「大味(おおあじ)」という言葉は、ご存知でしょうか。
日常的によく使う表現ですし、漢字から意味も推測しやすいので、普通に使えている言葉だと思います。
ところが、実はある職種の人しか知らないような意味も持っていたりして、なかなか深みのある言葉です。
せっかくの機会ですので、今一度「大味」の意味や用法を確認してみてはいかかでしょか。
では早速「大味」の意味や用法について深掘りしていきましょう!
「大味」の意味
「大味」は「おおあじ」と読みます。
次に意味ですが、まずは「大味」の漢字をひとつずつ確認していきましょう。
「大」は「おおきい」「おもんじる」「ものごとの初め」「おごる、ほこる」などの意味の他に「おおまか、粗(あら)い」という意味があります。
「味」は文字通り、舌で感じる「あじ」です。他に「うまみ」「気持ち」などの意味もあり、日本では「気が利いている、乙(おつ)」という意味も生まれました。
この二つの字からなる「大味」は、
・「味がおおまかで、微妙な味わい、旨味(うまみ)に欠けるおおざっぱな味」
という意味です。
味自体が「おおまか」とする辞書と、「食物が、見てくればかり大きくて、本来期待される旨味に欠ける」と説明する辞書があります。
次に、この本来の意味から転用されて、
・「(物事一般において)味わいが大まかで、繊細さ、妙味が感じられない様子」
を指すようになりました。
一般的に使われるのは上記の2つの意味でしょう。
しかし、もう一つ
・「(相場で)変動の幅が大きく、面白みに富む」
という用法もあります。
「大味」の使い方
「大味(おおあじ)」は、3通りの使い方があります。
1「味がおおまかで、微妙な味わい、旨味(うまみ)に欠けるおおざっぱな味」
=魚などの形はいいが、料理して食べてみると今ひとつ味が乗っていない。料理が、見栄えも塩加減もちゃんとしているが、どこか旨味が足りない。など。

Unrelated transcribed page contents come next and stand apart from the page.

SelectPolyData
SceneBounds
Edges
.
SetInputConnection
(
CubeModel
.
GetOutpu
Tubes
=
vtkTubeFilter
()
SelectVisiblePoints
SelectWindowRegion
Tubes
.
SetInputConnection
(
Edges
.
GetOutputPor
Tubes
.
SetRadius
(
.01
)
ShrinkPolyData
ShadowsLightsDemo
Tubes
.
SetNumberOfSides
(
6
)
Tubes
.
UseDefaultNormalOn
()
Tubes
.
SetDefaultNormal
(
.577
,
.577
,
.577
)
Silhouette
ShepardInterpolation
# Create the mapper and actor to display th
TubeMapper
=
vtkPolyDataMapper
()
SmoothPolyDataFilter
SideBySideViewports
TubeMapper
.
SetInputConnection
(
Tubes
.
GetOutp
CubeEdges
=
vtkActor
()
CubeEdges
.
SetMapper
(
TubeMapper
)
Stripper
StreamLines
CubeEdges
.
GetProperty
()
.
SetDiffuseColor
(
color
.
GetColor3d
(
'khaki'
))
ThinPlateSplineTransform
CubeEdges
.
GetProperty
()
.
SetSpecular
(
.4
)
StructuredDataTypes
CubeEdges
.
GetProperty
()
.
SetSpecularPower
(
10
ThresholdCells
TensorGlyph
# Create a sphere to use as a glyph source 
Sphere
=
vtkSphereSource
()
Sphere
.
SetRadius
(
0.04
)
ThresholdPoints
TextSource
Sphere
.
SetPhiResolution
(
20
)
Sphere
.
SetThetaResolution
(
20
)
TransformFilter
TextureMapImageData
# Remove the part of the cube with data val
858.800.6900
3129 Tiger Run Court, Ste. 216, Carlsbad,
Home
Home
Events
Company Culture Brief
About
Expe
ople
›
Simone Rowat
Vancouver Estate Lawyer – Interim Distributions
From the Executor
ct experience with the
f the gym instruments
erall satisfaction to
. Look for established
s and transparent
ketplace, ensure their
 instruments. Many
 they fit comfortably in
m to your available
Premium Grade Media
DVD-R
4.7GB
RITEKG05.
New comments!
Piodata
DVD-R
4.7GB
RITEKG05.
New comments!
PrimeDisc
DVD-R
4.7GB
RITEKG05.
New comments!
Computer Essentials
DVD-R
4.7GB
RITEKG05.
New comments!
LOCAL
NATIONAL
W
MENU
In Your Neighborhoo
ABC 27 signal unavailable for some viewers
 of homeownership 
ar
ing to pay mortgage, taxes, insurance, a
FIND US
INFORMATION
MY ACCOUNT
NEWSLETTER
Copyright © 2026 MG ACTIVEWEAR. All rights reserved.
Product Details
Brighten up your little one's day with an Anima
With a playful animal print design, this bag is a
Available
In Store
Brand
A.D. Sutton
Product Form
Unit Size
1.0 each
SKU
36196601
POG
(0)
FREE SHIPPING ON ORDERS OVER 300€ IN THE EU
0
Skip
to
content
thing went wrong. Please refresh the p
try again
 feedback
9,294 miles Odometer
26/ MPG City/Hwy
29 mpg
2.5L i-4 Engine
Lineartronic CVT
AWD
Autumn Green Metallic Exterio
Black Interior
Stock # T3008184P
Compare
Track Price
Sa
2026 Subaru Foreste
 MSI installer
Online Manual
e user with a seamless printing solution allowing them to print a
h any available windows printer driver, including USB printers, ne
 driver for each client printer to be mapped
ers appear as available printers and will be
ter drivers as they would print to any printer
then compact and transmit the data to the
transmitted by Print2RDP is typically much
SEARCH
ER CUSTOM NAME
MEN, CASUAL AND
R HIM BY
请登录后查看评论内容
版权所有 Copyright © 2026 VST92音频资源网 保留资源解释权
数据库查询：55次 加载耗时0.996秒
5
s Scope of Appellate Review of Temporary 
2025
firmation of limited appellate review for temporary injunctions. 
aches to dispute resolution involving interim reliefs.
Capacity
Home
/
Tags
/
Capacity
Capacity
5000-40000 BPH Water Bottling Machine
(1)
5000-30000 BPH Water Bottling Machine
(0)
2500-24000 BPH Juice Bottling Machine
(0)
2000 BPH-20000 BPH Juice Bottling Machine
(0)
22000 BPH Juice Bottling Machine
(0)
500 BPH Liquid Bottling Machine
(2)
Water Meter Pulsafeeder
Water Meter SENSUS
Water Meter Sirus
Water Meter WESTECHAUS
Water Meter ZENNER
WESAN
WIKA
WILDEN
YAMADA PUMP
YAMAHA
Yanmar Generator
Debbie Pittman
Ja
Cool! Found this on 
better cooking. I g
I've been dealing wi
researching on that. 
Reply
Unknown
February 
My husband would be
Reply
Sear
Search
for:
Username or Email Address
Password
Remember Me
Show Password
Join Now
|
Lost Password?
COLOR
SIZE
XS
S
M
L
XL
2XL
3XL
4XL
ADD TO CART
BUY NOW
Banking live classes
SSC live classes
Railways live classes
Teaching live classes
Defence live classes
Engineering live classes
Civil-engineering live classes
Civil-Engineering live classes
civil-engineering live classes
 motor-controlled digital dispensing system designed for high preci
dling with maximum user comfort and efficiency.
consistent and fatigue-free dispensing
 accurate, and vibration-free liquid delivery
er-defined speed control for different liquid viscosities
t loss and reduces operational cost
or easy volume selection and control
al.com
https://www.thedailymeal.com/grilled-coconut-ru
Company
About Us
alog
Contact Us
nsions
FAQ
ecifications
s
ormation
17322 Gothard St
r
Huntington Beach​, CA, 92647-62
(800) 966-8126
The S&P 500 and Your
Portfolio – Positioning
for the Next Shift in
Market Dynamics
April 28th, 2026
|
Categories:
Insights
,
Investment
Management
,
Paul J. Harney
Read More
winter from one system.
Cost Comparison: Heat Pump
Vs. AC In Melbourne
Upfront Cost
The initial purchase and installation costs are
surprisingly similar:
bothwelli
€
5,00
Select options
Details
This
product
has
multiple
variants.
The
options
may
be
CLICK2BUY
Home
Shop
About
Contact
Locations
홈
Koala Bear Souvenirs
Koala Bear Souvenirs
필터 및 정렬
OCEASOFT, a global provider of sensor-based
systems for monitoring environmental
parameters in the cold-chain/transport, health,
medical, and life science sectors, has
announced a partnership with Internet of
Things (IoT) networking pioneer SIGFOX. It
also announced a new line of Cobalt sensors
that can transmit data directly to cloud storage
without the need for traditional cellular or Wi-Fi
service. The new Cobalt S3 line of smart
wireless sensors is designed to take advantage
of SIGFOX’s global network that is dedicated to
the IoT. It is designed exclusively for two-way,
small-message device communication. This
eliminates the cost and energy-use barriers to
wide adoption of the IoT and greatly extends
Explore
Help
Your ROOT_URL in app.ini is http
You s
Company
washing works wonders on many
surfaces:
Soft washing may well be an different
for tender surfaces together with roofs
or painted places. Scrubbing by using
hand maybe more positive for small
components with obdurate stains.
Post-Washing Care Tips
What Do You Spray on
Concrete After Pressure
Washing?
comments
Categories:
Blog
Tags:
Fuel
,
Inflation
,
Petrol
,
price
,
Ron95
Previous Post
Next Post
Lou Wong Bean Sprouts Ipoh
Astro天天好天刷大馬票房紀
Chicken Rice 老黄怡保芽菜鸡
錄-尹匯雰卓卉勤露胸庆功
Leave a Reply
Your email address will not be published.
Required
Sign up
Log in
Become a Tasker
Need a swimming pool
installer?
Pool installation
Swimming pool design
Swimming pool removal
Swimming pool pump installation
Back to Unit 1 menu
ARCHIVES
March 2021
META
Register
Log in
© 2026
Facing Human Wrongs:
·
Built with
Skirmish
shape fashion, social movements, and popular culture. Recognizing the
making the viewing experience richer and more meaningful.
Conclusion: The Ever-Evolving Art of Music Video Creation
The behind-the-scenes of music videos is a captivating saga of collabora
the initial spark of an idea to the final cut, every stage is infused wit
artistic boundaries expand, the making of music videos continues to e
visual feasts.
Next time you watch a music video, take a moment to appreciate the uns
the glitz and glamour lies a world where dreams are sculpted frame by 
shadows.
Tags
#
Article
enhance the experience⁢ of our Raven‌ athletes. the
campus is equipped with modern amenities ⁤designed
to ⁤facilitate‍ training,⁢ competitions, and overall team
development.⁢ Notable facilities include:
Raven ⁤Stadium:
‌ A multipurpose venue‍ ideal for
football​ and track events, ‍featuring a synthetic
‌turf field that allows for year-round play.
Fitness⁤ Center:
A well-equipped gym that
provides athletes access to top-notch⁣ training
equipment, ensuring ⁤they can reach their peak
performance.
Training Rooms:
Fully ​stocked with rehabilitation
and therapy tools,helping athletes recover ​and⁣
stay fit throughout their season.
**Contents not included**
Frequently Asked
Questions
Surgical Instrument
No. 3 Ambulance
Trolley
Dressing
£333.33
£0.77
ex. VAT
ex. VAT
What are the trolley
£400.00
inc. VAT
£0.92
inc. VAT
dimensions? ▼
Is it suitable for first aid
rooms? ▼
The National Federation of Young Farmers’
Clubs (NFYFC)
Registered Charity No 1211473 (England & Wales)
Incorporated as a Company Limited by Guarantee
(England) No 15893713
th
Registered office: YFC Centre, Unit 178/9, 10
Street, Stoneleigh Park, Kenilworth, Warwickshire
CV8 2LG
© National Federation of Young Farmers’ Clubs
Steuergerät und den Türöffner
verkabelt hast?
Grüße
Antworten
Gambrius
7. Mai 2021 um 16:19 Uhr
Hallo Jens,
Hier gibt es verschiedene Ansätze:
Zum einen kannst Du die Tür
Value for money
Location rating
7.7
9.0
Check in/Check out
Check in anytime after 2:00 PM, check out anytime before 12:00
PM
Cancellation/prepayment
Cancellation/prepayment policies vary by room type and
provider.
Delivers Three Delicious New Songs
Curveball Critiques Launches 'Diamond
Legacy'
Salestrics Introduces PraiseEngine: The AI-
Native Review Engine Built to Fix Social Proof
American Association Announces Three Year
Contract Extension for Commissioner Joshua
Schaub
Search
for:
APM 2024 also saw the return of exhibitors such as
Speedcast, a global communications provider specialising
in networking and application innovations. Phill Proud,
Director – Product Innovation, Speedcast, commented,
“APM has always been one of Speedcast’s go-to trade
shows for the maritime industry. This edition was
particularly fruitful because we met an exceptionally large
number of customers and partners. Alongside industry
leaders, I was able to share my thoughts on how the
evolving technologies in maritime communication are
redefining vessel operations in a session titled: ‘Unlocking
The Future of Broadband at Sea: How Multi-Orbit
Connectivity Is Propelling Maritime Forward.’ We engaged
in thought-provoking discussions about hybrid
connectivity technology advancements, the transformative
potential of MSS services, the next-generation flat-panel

2「(物事一般において)味わいが大まかで、繊細さ、妙味が感じられない様子」
=例えば映画などで、話は面白いしよく出来ているけれど、細かい部分の詰めが浅くて味わいが単調、などという場合に使います。
3「(相場で)変動の幅が大きく、面白みに富む」
=金融取引などで、相場の変動が激しい場合に使います。
「大味」の類義語・同義語
「大味(おおあじ)」の類義語・同義語にはどのようなものがあるでしょうか。
以下に、例をあげてみましょう。
まず味覚に関する例としては、
- 味気ない
- 風味に乏しい
- 風味に欠ける
- 旨味に欠ける
- 不味い
次に、物事一般についていう場合の例として、
- 趣に欠ける
- 面白みに欠ける
- 芸がない
- いまひとつ
- 情緒がない
相場の様子を表す表現の例としては、
- 乱高下(らんこうげ)
- 荒れ相場
- 大荒れ
「大味」の対義語・反対語
「大味(おおあじ)」の対義語・反対語にはどのようなものがあるでしょうか。
以下に、例をあげてみましょう。
まず、味覚についての対義語・反対語。
- 小味=こまやかな味、という意味で使えば反対語となる
- 旨味のある
- 風味あふれる
- 繊細な味わい
- 美味しい
次に、物事一般に関して言う場合の対義語・反対語。
- 小味=ちょっとした味わい、という意味で使えば反対語となる
- 趣ある
- 興趣(きょうしゅ)に富む
- 繊細な表現
- 味わいが深い
- 心に響く
相場の変動に関する反対語としては、
- 凪相場(なぎそうば)
- 夏枯れ相場
- 小幅な値動き
「大味」を使った例文
「大味(おおあじ)」はどのように使うのでしょうか。以下に例文を挙げてみました。
「大味」を使った例文
- サクラマスというのは釣るのには面白いが、食べるとなると案外大味なものだね。
- この店の料理は、何を頼んでも大味で、料理人にやる気というものが感じられない。
- あの俳優は大御所ぶっているが、演技は大味で、心に響く芝居の出来ない大根役者だよ。
- あの関取はたしかに圧倒的に強いけれども、試合運びは大味で、見ていて面白みに欠けるね。
まとめ
以上、「大味」の意味や用法について深掘りしてみました。
「大味」だけではなく、さまざまな類語や対義語などをうまく活用して、ぜひ、表現の幅を広げていただければと思います。
この記事が少しでもあなたのお役に立てば嬉しいです。
最後まで読んでいただき、ありがとうございました。